* Activity *
Turn the lines below into a numbered list, skipping any blank ones.

==*==

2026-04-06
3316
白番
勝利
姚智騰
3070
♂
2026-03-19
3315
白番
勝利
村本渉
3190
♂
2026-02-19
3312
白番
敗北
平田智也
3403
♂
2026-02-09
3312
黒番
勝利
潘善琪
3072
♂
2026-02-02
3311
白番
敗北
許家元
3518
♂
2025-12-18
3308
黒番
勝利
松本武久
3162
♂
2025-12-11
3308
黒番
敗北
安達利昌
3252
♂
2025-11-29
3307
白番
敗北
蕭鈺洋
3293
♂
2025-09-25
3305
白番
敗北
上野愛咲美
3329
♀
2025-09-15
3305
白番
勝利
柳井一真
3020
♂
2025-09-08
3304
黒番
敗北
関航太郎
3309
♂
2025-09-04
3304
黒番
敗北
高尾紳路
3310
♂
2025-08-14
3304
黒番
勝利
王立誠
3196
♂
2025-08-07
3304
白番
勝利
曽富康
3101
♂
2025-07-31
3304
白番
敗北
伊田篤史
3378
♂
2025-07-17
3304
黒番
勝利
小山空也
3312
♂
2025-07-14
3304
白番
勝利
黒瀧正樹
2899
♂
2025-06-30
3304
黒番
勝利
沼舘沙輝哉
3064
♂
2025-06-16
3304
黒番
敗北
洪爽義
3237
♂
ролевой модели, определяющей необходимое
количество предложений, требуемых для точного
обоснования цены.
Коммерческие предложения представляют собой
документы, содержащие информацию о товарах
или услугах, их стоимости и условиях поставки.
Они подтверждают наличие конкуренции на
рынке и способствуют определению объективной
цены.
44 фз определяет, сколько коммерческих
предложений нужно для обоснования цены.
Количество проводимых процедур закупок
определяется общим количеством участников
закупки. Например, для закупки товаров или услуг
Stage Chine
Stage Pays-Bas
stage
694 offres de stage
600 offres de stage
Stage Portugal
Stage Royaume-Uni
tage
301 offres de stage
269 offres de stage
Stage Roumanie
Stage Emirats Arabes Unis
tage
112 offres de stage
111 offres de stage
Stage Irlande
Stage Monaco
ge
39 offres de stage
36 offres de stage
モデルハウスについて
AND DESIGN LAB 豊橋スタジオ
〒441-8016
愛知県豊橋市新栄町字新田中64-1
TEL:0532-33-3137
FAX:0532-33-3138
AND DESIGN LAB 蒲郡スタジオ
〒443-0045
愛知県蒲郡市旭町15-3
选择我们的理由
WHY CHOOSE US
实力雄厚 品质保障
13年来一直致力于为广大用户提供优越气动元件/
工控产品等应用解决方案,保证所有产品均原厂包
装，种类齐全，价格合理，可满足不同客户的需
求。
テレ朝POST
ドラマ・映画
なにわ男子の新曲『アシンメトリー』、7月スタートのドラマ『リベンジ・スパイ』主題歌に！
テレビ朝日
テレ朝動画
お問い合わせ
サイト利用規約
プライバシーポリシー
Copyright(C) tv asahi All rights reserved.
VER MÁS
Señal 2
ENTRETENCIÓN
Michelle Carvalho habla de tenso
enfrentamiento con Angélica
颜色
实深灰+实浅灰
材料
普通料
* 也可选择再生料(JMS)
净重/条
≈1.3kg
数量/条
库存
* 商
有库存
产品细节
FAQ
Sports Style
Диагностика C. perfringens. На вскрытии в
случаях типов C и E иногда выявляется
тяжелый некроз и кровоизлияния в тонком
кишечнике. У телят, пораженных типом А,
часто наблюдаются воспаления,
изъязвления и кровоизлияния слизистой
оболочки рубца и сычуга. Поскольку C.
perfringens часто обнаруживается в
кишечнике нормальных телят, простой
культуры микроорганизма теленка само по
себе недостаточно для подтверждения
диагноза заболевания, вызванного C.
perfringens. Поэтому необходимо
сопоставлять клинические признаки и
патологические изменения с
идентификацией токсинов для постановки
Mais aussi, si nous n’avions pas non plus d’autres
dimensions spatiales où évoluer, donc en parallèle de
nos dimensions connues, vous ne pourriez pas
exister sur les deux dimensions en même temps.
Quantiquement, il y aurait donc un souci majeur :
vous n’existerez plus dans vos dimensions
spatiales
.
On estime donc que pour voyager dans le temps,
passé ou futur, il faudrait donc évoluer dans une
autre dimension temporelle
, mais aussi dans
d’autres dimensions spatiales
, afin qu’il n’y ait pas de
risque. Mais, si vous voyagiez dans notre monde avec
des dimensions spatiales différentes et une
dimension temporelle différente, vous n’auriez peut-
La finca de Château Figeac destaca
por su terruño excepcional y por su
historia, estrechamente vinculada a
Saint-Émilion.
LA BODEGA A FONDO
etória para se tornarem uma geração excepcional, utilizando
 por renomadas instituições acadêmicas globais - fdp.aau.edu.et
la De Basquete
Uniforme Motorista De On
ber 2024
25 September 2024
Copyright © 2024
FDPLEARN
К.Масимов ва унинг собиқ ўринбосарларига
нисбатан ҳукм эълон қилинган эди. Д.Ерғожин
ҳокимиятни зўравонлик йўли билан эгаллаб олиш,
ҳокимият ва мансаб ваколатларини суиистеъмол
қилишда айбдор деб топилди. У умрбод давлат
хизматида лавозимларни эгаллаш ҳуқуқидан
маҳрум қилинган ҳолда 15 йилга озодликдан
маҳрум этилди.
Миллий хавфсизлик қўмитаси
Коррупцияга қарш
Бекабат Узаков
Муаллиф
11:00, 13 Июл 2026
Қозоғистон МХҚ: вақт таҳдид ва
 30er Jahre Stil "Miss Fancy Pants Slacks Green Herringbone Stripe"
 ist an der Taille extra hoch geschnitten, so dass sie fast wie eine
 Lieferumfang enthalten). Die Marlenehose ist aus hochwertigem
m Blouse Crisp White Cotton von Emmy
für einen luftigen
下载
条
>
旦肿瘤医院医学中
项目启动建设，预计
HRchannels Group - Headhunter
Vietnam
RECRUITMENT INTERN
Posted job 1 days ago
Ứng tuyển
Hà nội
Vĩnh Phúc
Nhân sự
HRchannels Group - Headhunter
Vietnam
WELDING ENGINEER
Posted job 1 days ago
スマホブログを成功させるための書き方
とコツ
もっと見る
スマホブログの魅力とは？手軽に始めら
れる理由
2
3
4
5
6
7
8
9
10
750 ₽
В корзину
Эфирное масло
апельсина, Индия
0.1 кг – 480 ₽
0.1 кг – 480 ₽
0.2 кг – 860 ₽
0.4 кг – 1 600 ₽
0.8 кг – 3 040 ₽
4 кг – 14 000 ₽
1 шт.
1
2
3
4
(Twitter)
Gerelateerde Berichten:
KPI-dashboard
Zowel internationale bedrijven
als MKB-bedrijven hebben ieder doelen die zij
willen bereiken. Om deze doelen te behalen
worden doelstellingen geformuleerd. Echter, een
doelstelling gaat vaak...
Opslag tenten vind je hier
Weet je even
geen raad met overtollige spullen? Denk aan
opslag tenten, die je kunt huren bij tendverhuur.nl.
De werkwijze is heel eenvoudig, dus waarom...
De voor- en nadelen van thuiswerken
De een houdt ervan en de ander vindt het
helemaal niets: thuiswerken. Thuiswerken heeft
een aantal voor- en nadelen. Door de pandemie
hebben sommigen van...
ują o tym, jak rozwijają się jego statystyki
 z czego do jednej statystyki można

==*==

* Solution to the problem *
1. 2026-04-06
2. 3316
3. 白番
4. 勝利
5. 姚智騰
6. 3070
7. ♂
8. 2026-03-19
9. 3315
10. 白番
11. 勝利
12. 村本渉
13. 3190
14. ♂
15. 2026-02-19
16. 3312
17. 白番
18. 敗北
19. 平田智也
20. 3403
21. ♂
22. 2026-02-09
23. 3312
24. 黒番
25. 勝利
26. 潘善琪
27. 3072
28. ♂
29. 2026-02-02
30. 3311
31. 白番
32. 敗北
33. 許家元
34. 3518
35. ♂
36. 2025-12-18
37. 3308
38. 黒番
39. 勝利
40. 松本武久
41. 3162
42. ♂
43. 2025-12-11
44. 3308
45. 黒番
46. 敗北
47. 安達利昌
48. 3252
49. ♂
50. 2025-11-29
51. 3307
52. 白番
53. 敗北
54. 蕭鈺洋
55. 3293
56. ♂
57. 2025-09-25
58. 3305
59. 白番
60. 敗北
61. 上野愛咲美
62. 3329
63. ♀
64. 2025-09-15
65. 3305
66. 白番
67. 勝利
68. 柳井一真
69. 3020
70. ♂
71. 2025-09-08
72. 3304
73. 黒番
74. 敗北
75. 関航太郎
76. 3309
77. ♂
78. 2025-09-04
79. 3304
80. 黒番
81. 敗北
82. 高尾紳路
83. 3310
84. ♂
85. 2025-08-14
86. 3304
87. 黒番
88. 勝利
89. 王立誠
90. 3196
91. ♂
92. 2025-08-07
93. 3304
94. 白番
95. 勝利
96. 曽富康
97. 3101
98. ♂
99. 2025-07-31
100. 3304
101. 白番
102. 敗北
103. 伊田篤史
104. 3378
105. ♂
106. 2025-07-17
107. 3304
108. 黒番
109. 勝利
110. 小山空也
111. 3312
112. ♂
113. 2025-07-14
114. 3304
115. 白番
116. 勝利
117. 黒瀧正樹
118. 2899
119. ♂
120. 2025-06-30
121. 3304
122. 黒番
123. 勝利
124. 沼舘沙輝哉
125. 3064
126. ♂
127. 2025-06-16
128. 3304
129. 黒番
130. 敗北
131. 洪爽義
132. 3237
133. ♂
134. ролевой модели, определяющей необходимое
135. количество предложений, требуемых для точного
136. обоснования цены.
137. Коммерческие предложения представляют собой
138. документы, содержащие информацию о товарах
139. или услугах, их стоимости и условиях поставки.
140. Они подтверждают наличие конкуренции на
141. рынке и способствуют определению объективной
142. цены.
143. 44 фз определяет, сколько коммерческих
144. предложений нужно для обоснования цены.
145. Количество проводимых процедур закупок
146. определяется общим количеством участников
147. закупки. Например, для закупки товаров или услуг
148. Stage Chine
149. Stage Pays-Bas
150. stage
151. 694 offres de stage
152. 600 offres de stage
153. Stage Portugal
154. Stage Royaume-Uni
155. tage
156. 301 offres de stage
157. 269 offres de stage
158. Stage Roumanie
159. Stage Emirats Arabes Unis
160. tage
161. 112 offres de stage
162. 111 offres de stage
163. Stage Irlande
164. Stage Monaco
165. ge
166. 39 offres de stage
167. 36 offres de stage
168. モデルハウスについて
169. AND DESIGN LAB 豊橋スタジオ
170. 〒441-8016
171. 愛知県豊橋市新栄町字新田中64-1
172. TEL:0532-33-3137
173. FAX:0532-33-3138
174. AND DESIGN LAB 蒲郡スタジオ
175. 〒443-0045
176. 愛知県蒲郡市旭町15-3
177. 选择我们的理由
178. WHY CHOOSE US
179. 实力雄厚 品质保障
180. 13年来一直致力于为广大用户提供优越气动元件/
181. 工控产品等应用解决方案,保证所有产品均原厂包
182. 装，种类齐全，价格合理，可满足不同客户的需
183. 求。
184. テレ朝POST
185. ドラマ・映画
186. なにわ男子の新曲『アシンメトリー』、7月スタートのドラマ『リベンジ・スパイ』主題歌に！
187. テレビ朝日
188. テレ朝動画
189. お問い合わせ
190. サイト利用規約
191. プライバシーポリシー
192. Copyright(C) tv asahi All rights reserved.
193. VER MÁS
194. Señal 2
195. ENTRETENCIÓN
196. Michelle Carvalho habla de tenso
197. enfrentamiento con Angélica
198. 颜色
199. 实深灰+实浅灰
200. 材料
201. 普通料
202. * 也可选择再生料(JMS)
203. 净重/条
204. ≈1.3kg
205. 数量/条
206. 库存
207. * 商
208. 有库存
209. 产品细节
210. FAQ
211. Sports Style
212. Диагностика C. perfringens. На вскрытии в
213. случаях типов C и E иногда выявляется
214. тяжелый некроз и кровоизлияния в тонком
215. кишечнике. У телят, пораженных типом А,
216. часто наблюдаются воспаления,
217. изъязвления и кровоизлияния слизистой
218. оболочки рубца и сычуга. Поскольку C.
219. perfringens часто обнаруживается в
220. кишечнике нормальных телят, простой
221. культуры микроорганизма теленка само по
222. себе недостаточно для подтверждения
223. диагноза заболевания, вызванного C.
224. perfringens. Поэтому необходимо
225. сопоставлять клинические признаки и
226. патологические изменения с
227. идентификацией токсинов для постановки
228. Mais aussi, si nous n’avions pas non plus d’autres
229. dimensions spatiales où évoluer, donc en parallèle de
230. nos dimensions connues, vous ne pourriez pas
231. exister sur les deux dimensions en même temps.
232. Quantiquement, il y aurait donc un souci majeur :
233. vous n’existerez plus dans vos dimensions
234. spatiales
235. .
236. On estime donc que pour voyager dans le temps,
237. passé ou futur, il faudrait donc évoluer dans une
238. autre dimension temporelle
239. , mais aussi dans
240. d’autres dimensions spatiales
241. , afin qu’il n’y ait pas de
242. risque. Mais, si vous voyagiez dans notre monde avec
243. des dimensions spatiales différentes et une
244. dimension temporelle différente, vous n’auriez peut-
245. La finca de Château Figeac destaca
246. por su terruño excepcional y por su
247. historia, estrechamente vinculada a
248. Saint-Émilion.
249. LA BODEGA A FONDO
250. etória para se tornarem uma geração excepcional, utilizando
251.  por renomadas instituições acadêmicas globais - fdp.aau.edu.et
252. la De Basquete
253. Uniforme Motorista De On
254. ber 2024
255. 25 September 2024
256. Copyright © 2024
257. FDPLEARN
258. К.Масимов ва унинг собиқ ўринбосарларига
259. нисбатан ҳукм эълон қилинган эди. Д.Ерғожин
260. ҳокимиятни зўравонлик йўли билан эгаллаб олиш,
261. ҳокимият ва мансаб ваколатларини суиистеъмол
262. қилишда айбдор деб топилди. У умрбод давлат
263. хизматида лавозимларни эгаллаш ҳуқуқидан
264. маҳрум қилинган ҳолда 15 йилга озодликдан
265. маҳрум этилди.
266. Миллий хавфсизлик қўмитаси
267. Коррупцияга қарш
268. Бекабат Узаков
269. Муаллиф
270. 11:00, 13 Июл 2026
271. Қозоғистон МХҚ: вақт таҳдид ва
272.  30er Jahre Stil "Miss Fancy Pants Slacks Green Herringbone Stripe"
273.  ist an der Taille extra hoch geschnitten, so dass sie fast wie eine
274.  Lieferumfang enthalten). Die Marlenehose ist aus hochwertigem
275. m Blouse Crisp White Cotton von Emmy
276. für einen luftigen
277. 下载
278. 条
279. >
280. 旦肿瘤医院医学中
281. 项目启动建设，预计
282. HRchannels Group - Headhunter
283. Vietnam
284. RECRUITMENT INTERN
285. Posted job 1 days ago
286. Ứng tuyển
287. Hà nội
288. Vĩnh Phúc
289. Nhân sự
290. HRchannels Group - Headhunter
291. Vietnam
292. WELDING ENGINEER
293. Posted job 1 days ago
294. スマホブログを成功させるための書き方
295. とコツ
296. もっと見る
297. スマホブログの魅力とは？手軽に始めら
298. れる理由
299. 2
300. 3
301. 4
302. 5
303. 6
304. 7
305. 8
306. 9
307. 10
308. 750 ₽
309. В корзину
310. Эфирное масло
311. апельсина, Индия
312. 0.1 кг – 480 ₽
313. 0.1 кг – 480 ₽
314. 0.2 кг – 860 ₽
315. 0.4 кг – 1 600 ₽
316. 0.8 кг – 3 040 ₽
317. 4 кг – 14 000 ₽
318. 1 шт.
319. 1
320. 2
321. 3
322. 4
323. (Twitter)
324. Gerelateerde Berichten:
325. KPI-dashboard
326. Zowel internationale bedrijven
327. als MKB-bedrijven hebben ieder doelen die zij
328. willen bereiken. Om deze doelen te behalen
329. worden doelstellingen geformuleerd. Echter, een
330. doelstelling gaat vaak...
331. Opslag tenten vind je hier
332. Weet je even
333. geen raad met overtollige spullen? Denk aan
334. opslag tenten, die je kunt huren bij tendverhuur.nl.
335. De werkwijze is heel eenvoudig, dus waarom...
336. De voor- en nadelen van thuiswerken
337. De een houdt ervan en de ander vindt het
338. helemaal niets: thuiswerken. Thuiswerken heeft
339. een aantal voor- en nadelen. Door de pandemie
340. hebben sommigen van...
341. ują o tym, jak rozwijają się jego statystyki
342.  z czego do jednej statystyki można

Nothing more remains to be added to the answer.